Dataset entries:
* * *
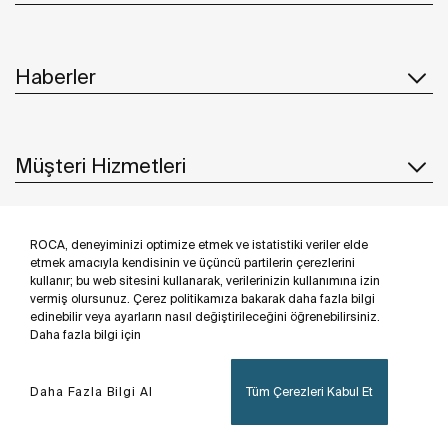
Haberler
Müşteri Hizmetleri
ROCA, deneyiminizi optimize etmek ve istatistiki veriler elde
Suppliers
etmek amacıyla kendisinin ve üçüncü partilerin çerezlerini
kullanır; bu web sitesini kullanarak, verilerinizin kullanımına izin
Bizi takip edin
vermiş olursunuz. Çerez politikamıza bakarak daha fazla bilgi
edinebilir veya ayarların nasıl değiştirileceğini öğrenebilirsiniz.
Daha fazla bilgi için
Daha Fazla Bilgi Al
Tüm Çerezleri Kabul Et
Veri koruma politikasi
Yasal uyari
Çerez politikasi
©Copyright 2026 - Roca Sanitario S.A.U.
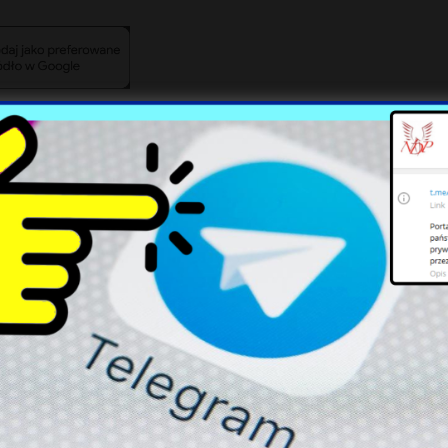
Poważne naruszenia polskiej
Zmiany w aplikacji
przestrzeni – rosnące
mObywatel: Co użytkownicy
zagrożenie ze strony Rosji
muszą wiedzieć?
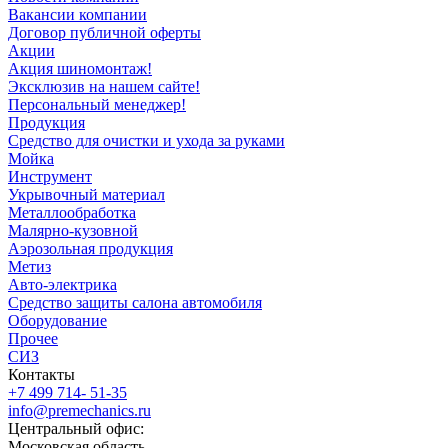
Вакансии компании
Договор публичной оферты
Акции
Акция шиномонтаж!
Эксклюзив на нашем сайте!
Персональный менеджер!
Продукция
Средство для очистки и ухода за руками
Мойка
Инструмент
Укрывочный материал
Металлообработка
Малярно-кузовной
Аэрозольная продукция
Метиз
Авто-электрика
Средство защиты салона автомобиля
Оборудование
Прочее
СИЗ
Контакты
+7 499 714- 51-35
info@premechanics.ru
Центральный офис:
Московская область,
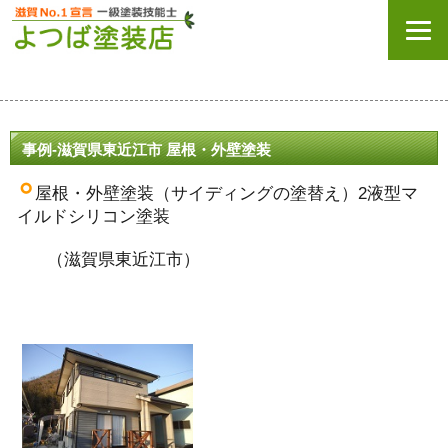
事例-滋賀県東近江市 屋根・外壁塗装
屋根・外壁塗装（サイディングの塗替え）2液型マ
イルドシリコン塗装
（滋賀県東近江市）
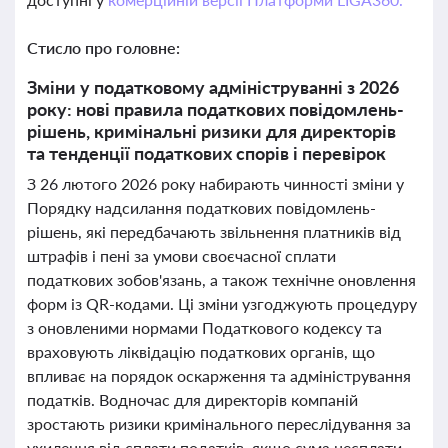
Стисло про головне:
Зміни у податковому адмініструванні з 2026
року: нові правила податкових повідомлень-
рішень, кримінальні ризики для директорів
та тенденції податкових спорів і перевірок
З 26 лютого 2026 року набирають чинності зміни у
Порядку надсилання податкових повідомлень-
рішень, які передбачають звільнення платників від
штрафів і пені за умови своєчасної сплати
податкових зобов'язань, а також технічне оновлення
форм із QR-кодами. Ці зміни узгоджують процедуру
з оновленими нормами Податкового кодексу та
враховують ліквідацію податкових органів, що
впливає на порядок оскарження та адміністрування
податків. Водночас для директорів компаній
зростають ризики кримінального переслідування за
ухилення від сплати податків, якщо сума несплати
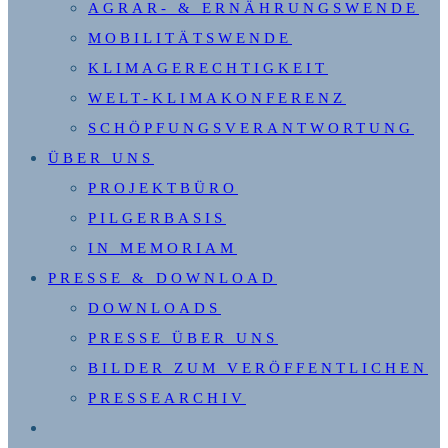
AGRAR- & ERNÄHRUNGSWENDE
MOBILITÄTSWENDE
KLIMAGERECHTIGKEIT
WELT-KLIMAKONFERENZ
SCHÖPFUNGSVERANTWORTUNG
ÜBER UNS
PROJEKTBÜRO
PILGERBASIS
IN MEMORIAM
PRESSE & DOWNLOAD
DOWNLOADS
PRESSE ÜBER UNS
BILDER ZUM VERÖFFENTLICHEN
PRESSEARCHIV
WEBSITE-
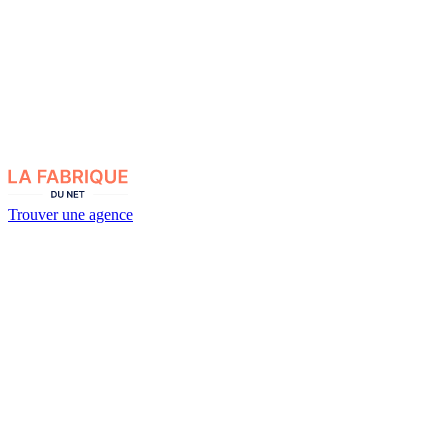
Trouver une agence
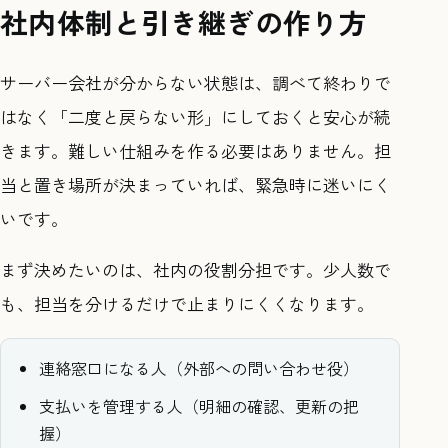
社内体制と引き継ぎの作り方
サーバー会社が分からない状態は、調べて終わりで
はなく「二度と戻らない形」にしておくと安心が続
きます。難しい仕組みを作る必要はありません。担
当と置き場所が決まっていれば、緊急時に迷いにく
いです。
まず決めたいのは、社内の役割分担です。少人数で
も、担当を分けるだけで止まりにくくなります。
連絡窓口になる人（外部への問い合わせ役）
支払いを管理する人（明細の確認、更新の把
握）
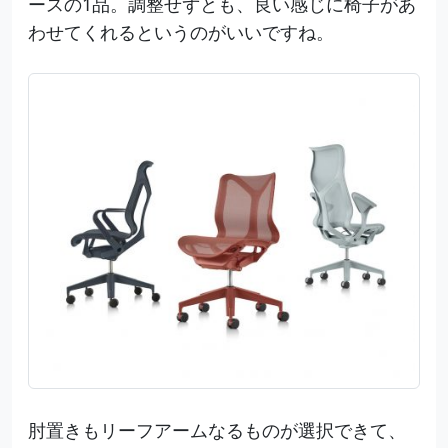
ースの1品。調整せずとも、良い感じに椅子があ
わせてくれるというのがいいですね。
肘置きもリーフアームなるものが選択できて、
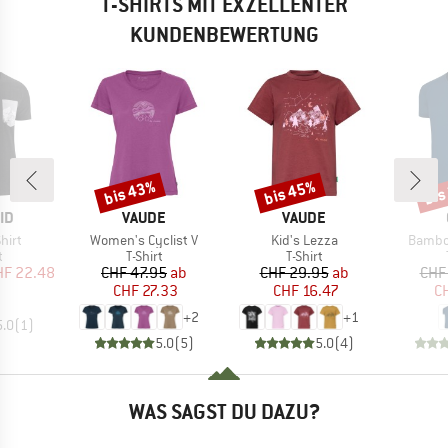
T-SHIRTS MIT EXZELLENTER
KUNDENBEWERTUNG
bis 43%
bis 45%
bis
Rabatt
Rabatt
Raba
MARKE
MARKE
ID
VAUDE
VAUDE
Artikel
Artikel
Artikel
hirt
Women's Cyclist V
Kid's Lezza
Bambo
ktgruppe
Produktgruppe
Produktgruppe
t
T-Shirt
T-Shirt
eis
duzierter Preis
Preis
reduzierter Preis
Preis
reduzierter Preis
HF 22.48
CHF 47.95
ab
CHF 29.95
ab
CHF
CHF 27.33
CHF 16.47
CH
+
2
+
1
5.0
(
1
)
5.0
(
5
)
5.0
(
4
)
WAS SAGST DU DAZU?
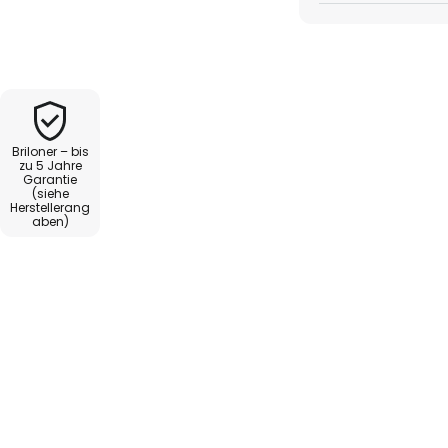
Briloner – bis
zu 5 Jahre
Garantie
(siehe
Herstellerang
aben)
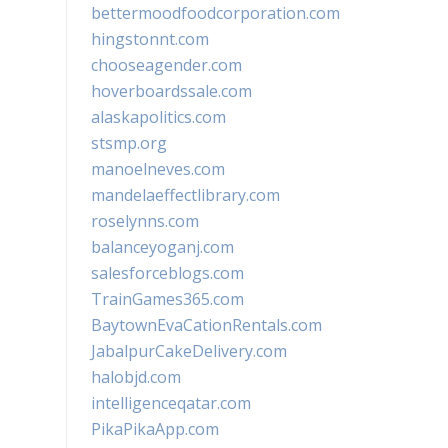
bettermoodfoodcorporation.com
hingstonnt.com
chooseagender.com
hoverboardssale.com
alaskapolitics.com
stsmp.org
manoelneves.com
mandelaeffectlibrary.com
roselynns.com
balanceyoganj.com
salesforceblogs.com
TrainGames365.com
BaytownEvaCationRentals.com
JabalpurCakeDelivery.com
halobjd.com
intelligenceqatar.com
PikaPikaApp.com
* * *
■ What you have to do ■
Copy the text of every entry above line for line, with no changes. Leave the pictures out of your answer.

■ Written solution ■
Haberler
Müşteri Hizmetleri
ROCA, deneyiminizi optimize etmek ve istatistiki veriler elde
Suppliers
etmek amacıyla kendisinin ve üçüncü partilerin çerezlerini
kullanır; bu web sitesini kullanarak, verilerinizin kullanımına izin
Bizi takip edin
vermiş olursunuz. Çerez politikamıza bakarak daha fazla bilgi
edinebilir veya ayarların nasıl değiştirileceğini öğrenebilirsiniz.
Daha fazla bilgi için
Daha Fazla Bilgi Al
Tüm Çerezleri Kabul Et
Veri koruma politikasi
Yasal uyari
Çerez politikasi
©Copyright 2026 - Roca Sanitario S.A.U.
Poważne naruszenia polskiej
Zmiany w aplikacji
przestrzeni – rosnące
mObywatel: Co użytkownicy
zagrożenie ze strony Rosji
muszą wiedzieć?
Вакансии компании
Договор публичной оферты
Акции
Акция шиномонтаж!
Эксклюзив на нашем сайте!
Персональный менеджер!
Продукция
Средство для очистки и ухода за руками
Мойка
Инструмент
Укрывочный материал
Металлообработка
Малярно-кузовной
Аэрозольная продукция
Метиз
Авто-электрика
Средство защиты салона автомобиля
Оборудование
Прочее
СИЗ
Контакты
+7 499 714- 51-35
info@premechanics.ru
Центральный офис:
Московская область,
事例-滋賀県東近江市 屋根・外壁塗装
屋根・外壁塗装（サイディングの塗替え）2液型マ
イルドシリコン塗装
（滋賀県東近江市）
Стисло про головне:
Зміни у податковому адмініструванні з 2026
року: нові правила податкових повідомлень-
рішень, кримінальні ризики для директорів
та тенденції податкових спорів і перевірок
З 26 лютого 2026 року набирають чинності зміни у
Порядку надсилання податкових повідомлень-
рішень, які передбачають звільнення платників від
штрафів і пені за умови своєчасної сплати
податкових зобов'язань, а також технічне оновлення
форм із QR-кодами. Ці зміни узгоджують процедуру
з оновленими нормами Податкового кодексу та
враховують ліквідацію податкових органів, що
впливає на порядок оскарження та адміністрування
податків. Водночас для директорів компаній
зростають ризики кримінального переслідування за
ухилення від сплати податків, якщо сума несплати
AGRAR- & ERNÄHRUNGSWENDE
MOBILITÄTSWENDE
KLIMAGERECHTIGKEIT
WELT-KLIMAKONFERENZ
SCHÖPFUNGSVERANTWORTUNG
ÜBER UNS
PROJEKTBÜRO
PILGERBASIS
IN MEMORIAM
PRESSE & DOWNLOAD
DOWNLOADS
PRESSE ÜBER UNS
BILDER ZUM VERÖFFENTLICHEN
PRESSEARCHIV
WEBSITE-
Trouver une agence
社内体制と引き継ぎの作り方
サーバー会社が分からない状態は、調べて終わりで
はなく「二度と戻らない形」にしておくと安心が続
きます。難しい仕組みを作る必要はありません。担
当と置き場所が決まっていれば、緊急時に迷いにく
いです。
まず決めたいのは、社内の役割分担です。少人数で
も、担当を分けるだけで止まりにくくなります。
連絡窓口になる人（外部への問い合わせ役）
支払いを管理する人（明細の確認、更新の把
握）
ースの1品。調整せずとも、良い感じに椅子があ
わせてくれるというのがいいですね。
肘置きもリーフアームなるものが選択できて、
T-SHIRTS MIT EXZELLENTER
KUNDENBEWERTUNG
bis 43%
bis 45%
bis
Rabatt
Rabatt
Raba
MARKE
MARKE
ID
VAUDE
VAUDE
Artikel
Artikel
Artikel
hirt
Women's Cyclist V
Kid's Lezza
Bambo
ktgruppe
Produktgruppe
Produktgruppe
t
T-Shirt
T-Shirt
eis
duzierter Preis
Preis
reduzierter Preis
Preis
reduzierter Preis
HF 22.48
CHF 47.95
ab
CHF 29.95
ab
CHF
CHF 27.33
CHF 16.47
CH
+
2
+
1
5.0
(
1
)
5.0
(
5
)
5.0
(
4
)
WAS SAGST DU DAZU?
Briloner – bis
zu 5 Jahre
Garantie
(siehe
Herstellerang
aben)
bettermoodfoodcorporation.com
hingstonnt.com
chooseagender.com
hoverboardssale.com
alaskapolitics.com
stsmp.org
manoelneves.com
mandelaeffectlibrary.com
roselynns.com
balanceyoganj.com
salesforceblogs.com
TrainGames365.com
BaytownEvaCationRentals.com
JabalpurCakeDelivery.com
halobjd.com
intelligenceqatar.com
PikaPikaApp.com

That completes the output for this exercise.